* **Exercise goal**: The entries below contain a stretch that opens with the line containing "Let's switch gears" and closes with the line containing "Imagine data packets"; set down that stretch exactly, both ends included, and nothing else.

* **Available data**:
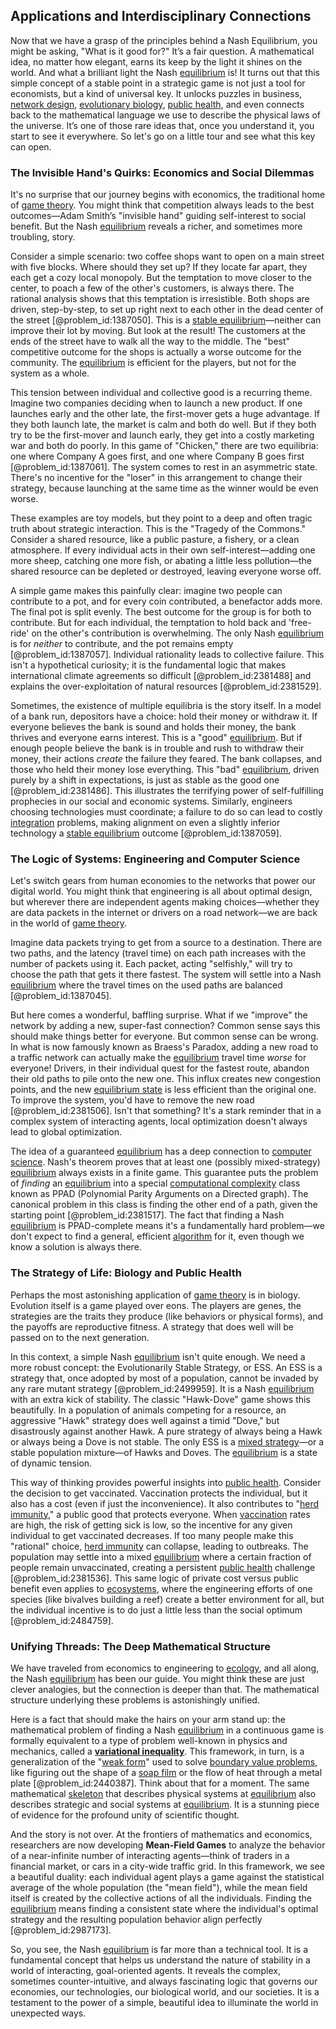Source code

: ## Applications and Interdisciplinary Connections

Now that we have a grasp of the principles behind a Nash Equilibrium, you might be asking, "What is it good for?" It’s a fair question. A mathematical idea, no matter how elegant, earns its keep by the light it shines on the world. And what a brilliant light the Nash [equilibrium](@article_id:144554) is! It turns out that this simple concept of a stable point in a strategic game is not just a tool for economists, but a kind of universal key. It unlocks puzzles in business, [network design](@article_id:267179), [evolutionary biology](@article_id:144986), [public health](@article_id:273370), and even connects back to the mathematical language we use to describe the physical laws of the universe. It’s one of those rare ideas that, once you understand it, you start to see it everywhere. So let's go on a little tour and see what this key can open.

### The Invisible Hand's Quirks: Economics and Social Dilemmas

It's no surprise that our journey begins with economics, the traditional home of [game theory](@article_id:140236). You might think that competition always leads to the best outcomes—Adam Smith’s "invisible hand" guiding self-interest to social benefit. But the Nash [equilibrium](@article_id:144554) reveals a richer, and sometimes more troubling, story.

Consider a simple scenario: two coffee shops want to open on a main street with five blocks. Where should they set up? If they locate far apart, they each get a cozy local monopoly. But the temptation to move closer to the center, to poach a few of the other's customers, is always there. The rational analysis shows that this temptation is irresistible. Both shops are driven, step-by-step, to set up right next to each other in the dead center of the street [@problem_id:1387050]. This is a [stable equilibrium](@article_id:268985)—neither can improve their lot by moving. But look at the result! The customers at the ends of the street have to walk all the way to the middle. The "best" competitive outcome for the shops is actually a worse outcome for the community. The [equilibrium](@article_id:144554) is efficient for the players, but not for the system as a whole.

This tension between individual and collective good is a recurring theme. Imagine two companies deciding when to launch a new product. If one launches early and the other late, the first-mover gets a huge advantage. If they both launch late, the market is calm and both do well. But if they both try to be the first-mover and launch early, they get into a costly marketing war and both do poorly. In this game of "Chicken," there are two equilibria: one where Company A goes first, and one where Company B goes first [@problem_id:1387061]. The system comes to rest in an asymmetric state. There's no incentive for the "loser" in this arrangement to change their strategy, because launching at the same time as the winner would be even worse.

These examples are toy models, but they point to a deep and often tragic truth about strategic interaction. This is the "Tragedy of the Commons." Consider a shared resource, like a public pasture, a fishery, or a clean atmosphere. If every individual acts in their own self-interest—adding one more sheep, catching one more fish, or abating a little less pollution—the shared resource can be depleted or destroyed, leaving everyone worse off.

A simple game makes this painfully clear: imagine two people can contribute to a pot, and for every coin contributed, a benefactor adds more. The final pot is split evenly. The best outcome for the group is for both to contribute. But for each individual, the temptation to hold back and 'free-ride' on the other's contribution is overwhelming. The only Nash [equilibrium](@article_id:144554) is for *neither* to contribute, and the pot remains empty [@problem_id:1387057]. Individual rationality leads to collective failure. This isn't a hypothetical curiosity; it is the fundamental logic that makes international climate agreements so difficult [@problem_id:2381488] and explains the over-exploitation of natural resources [@problem_id:2381529].

Sometimes, the existence of multiple equilibria is the story itself. In a model of a bank run, depositors have a choice: hold their money or withdraw it. If everyone believes the bank is sound and holds their money, the bank thrives and everyone earns interest. This is a "good" [equilibrium](@article_id:144554). But if enough people believe the bank is in trouble and rush to withdraw their money, their actions *create* the failure they feared. The bank collapses, and those who held their money lose everything. This "bad" [equilibrium](@article_id:144554), driven purely by a shift in expectations, is just as stable as the good one [@problem_id:2381486]. This illustrates the terrifying power of self-fulfilling prophecies in our social and economic systems. Similarly, engineers choosing technologies must coordinate; a failure to do so can lead to costly [integration](@article_id:158448) problems, making alignment on even a slightly inferior technology a [stable equilibrium](@article_id:268985) outcome [@problem_id:1387059].

### The Logic of Systems: Engineering and Computer Science

Let's switch gears from human economies to the networks that power our digital world. You might think that engineering is all about optimal design, but wherever there are independent agents making choices—whether they are data packets in the internet or drivers on a road network—we are back in the world of [game theory](@article_id:140236).

Imagine data packets trying to get from a source to a destination. There are two paths, and the latency (travel time) on each path increases with the number of packets using it. Each packet, acting "selfishly," will try to choose the path that gets it there fastest. The system will settle into a Nash [equilibrium](@article_id:144554) where the travel times on the used paths are balanced [@problem_id:1387045].

But here comes a wonderful, baffling surprise. What if we "improve" the network by adding a new, super-fast connection? Common sense says this should make things better for everyone. But common sense can be wrong. In what is now famously known as Braess's Paradox, adding a new road to a traffic network can actually make the [equilibrium](@article_id:144554) travel time *worse* for everyone! Drivers, in their individual quest for the fastest route, abandon their old paths to pile onto the new one. This influx creates new congestion points, and the new [equilibrium state](@article_id:269870) is less efficient than the original one. To improve the system, you'd have to remove the new road [@problem_id:2381506]. Isn't that something? It's a stark reminder that in a complex system of interacting agents, local optimization doesn't always lead to global optimization.

The idea of a guaranteed [equilibrium](@article_id:144554) has a deep connection to [computer science](@article_id:150299). Nash's theorem proves that at least one (possibly mixed-strategy) [equilibrium](@article_id:144554) always exists in a finite game. This guarantee puts the problem of *finding* an [equilibrium](@article_id:144554) into a special [computational complexity](@article_id:146564) class known as PPAD (Polynomial Parity Arguments on a Directed graph). The canonical problem in this class is finding the other end of a path, given the starting point [@problem_id:2381517]. The fact that finding a Nash [equilibrium](@article_id:144554) is PPAD-complete means it's a fundamentally hard problem—we don't expect to find a general, efficient [algorithm](@article_id:267625) for it, even though we know a solution is always there.

### The Strategy of Life: Biology and Public Health

Perhaps the most astonishing application of [game theory](@article_id:140236) is in biology. Evolution itself is a game played over eons. The players are genes, the strategies are the traits they produce (like behaviors or physical forms), and the payoffs are reproductive fitness. A strategy that does well will be passed on to the next generation.

In this context, a simple Nash [equilibrium](@article_id:144554) isn't quite enough. We need a more robust concept: the Evolutionarily Stable Strategy, or ESS. An ESS is a strategy that, once adopted by most of a population, cannot be invaded by any rare mutant strategy [@problem_id:2499959]. It is a Nash [equilibrium](@article_id:144554) with an extra kick of stability. The classic "Hawk-Dove" game shows this beautifully. In a population of animals competing for a resource, an aggressive "Hawk" strategy does well against a timid "Dove," but disastrously against another Hawk. A pure strategy of always being a Hawk or always being a Dove is not stable. The only ESS is a [mixed strategy](@article_id:144767)—or a stable population mixture—of Hawks and Doves. The [equilibrium](@article_id:144554) is a state of dynamic tension.

This way of thinking provides powerful insights into [public health](@article_id:273370). Consider the decision to get vaccinated. Vaccination protects the individual, but it also has a cost (even if just the inconvenience). It also contributes to "[herd immunity](@article_id:138948)," a public good that protects everyone. When [vaccination](@article_id:152885) rates are high, the risk of getting sick is low, so the incentive for any given individual to get vaccinated decreases. If too many people make this "rational" choice, [herd immunity](@article_id:138948) can collapse, leading to outbreaks. The population may settle into a mixed [equilibrium](@article_id:144554) where a certain fraction of people remain unvaccinated, creating a persistent [public health](@article_id:273370) challenge [@problem_id:2381536]. This same logic of private cost versus public benefit even applies to [ecosystems](@article_id:204289), where the engineering efforts of one species (like bivalves building a reef) create a better environment for all, but the individual incentive is to do just a little less than the social optimum [@problem_id:2484759].

### Unifying Threads: The Deep Mathematical Structure

We have traveled from economics to engineering to [ecology](@article_id:144804), and all along, the Nash [equilibrium](@article_id:144554) has been our guide. You might think these are just clever analogies, but the connection is deeper than that. The mathematical structure underlying these problems is astonishingly unified.

Here is a fact that should make the hairs on your arm stand up: the mathematical problem of finding a Nash [equilibrium](@article_id:144554) in a continuous game is formally equivalent to a type of problem well-known in physics and mechanics, called a **[variational inequality](@article_id:172294)**. This framework, in turn, is a generalization of the "[weak form](@article_id:136801)" used to solve [boundary value problems](@article_id:136710), like figuring out the shape of a [soap film](@article_id:267134) or the flow of heat through a metal plate [@problem_id:2440387]. Think about that for a moment. The same mathematical [skeleton](@article_id:264913) that describes physical systems at [equilibrium](@article_id:144554) also describes strategic and social systems at [equilibrium](@article_id:144554). It is a stunning piece of evidence for the profound unity of scientific thought.

And the story is not over. At the frontiers of mathematics and economics, researchers are now developing **Mean-Field Games** to analyze the behavior of a near-infinite number of interacting agents—think of traders in a financial market, or cars in a city-wide traffic grid. In this framework, we see a beautiful duality: each individual agent plays a game against the statistical average of the whole population (the "mean field"), while the mean field itself is created by the collective actions of all the individuals. Finding the [equilibrium](@article_id:144554) means finding a consistent state where the individual's optimal strategy and the resulting population behavior align perfectly [@problem_id:2987173].

So, you see, the Nash [equilibrium](@article_id:144554) is far more than a technical tool. It is a fundamental concept that helps us understand the nature of stability in a world of interacting, goal-oriented agents. It reveals the complex, sometimes counter-intuitive, and always fascinating logic that governs our economies, our technologies, our biological world, and our societies. It is a testament to the power of a simple, beautiful idea to illuminate the world in unexpected ways.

* **Written reply**:
Let's switch gears from human economies to the networks that power our digital world. You might think that engineering is all about optimal design, but wherever there are independent agents making choices—whether they are data packets in the internet or drivers on a road network—we are back in the world of [game theory](@article_id:140236).

Imagine data packets trying to get from a source to a destination. There are two paths, and the latency (travel time) on each path increases with the number of packets using it. Each packet, acting "selfishly," will try to choose the path that gets it there fastest. The system will settle into a Nash [equilibrium](@article_id:144554) where the travel times on the used paths are balanced [@problem_id:1387045].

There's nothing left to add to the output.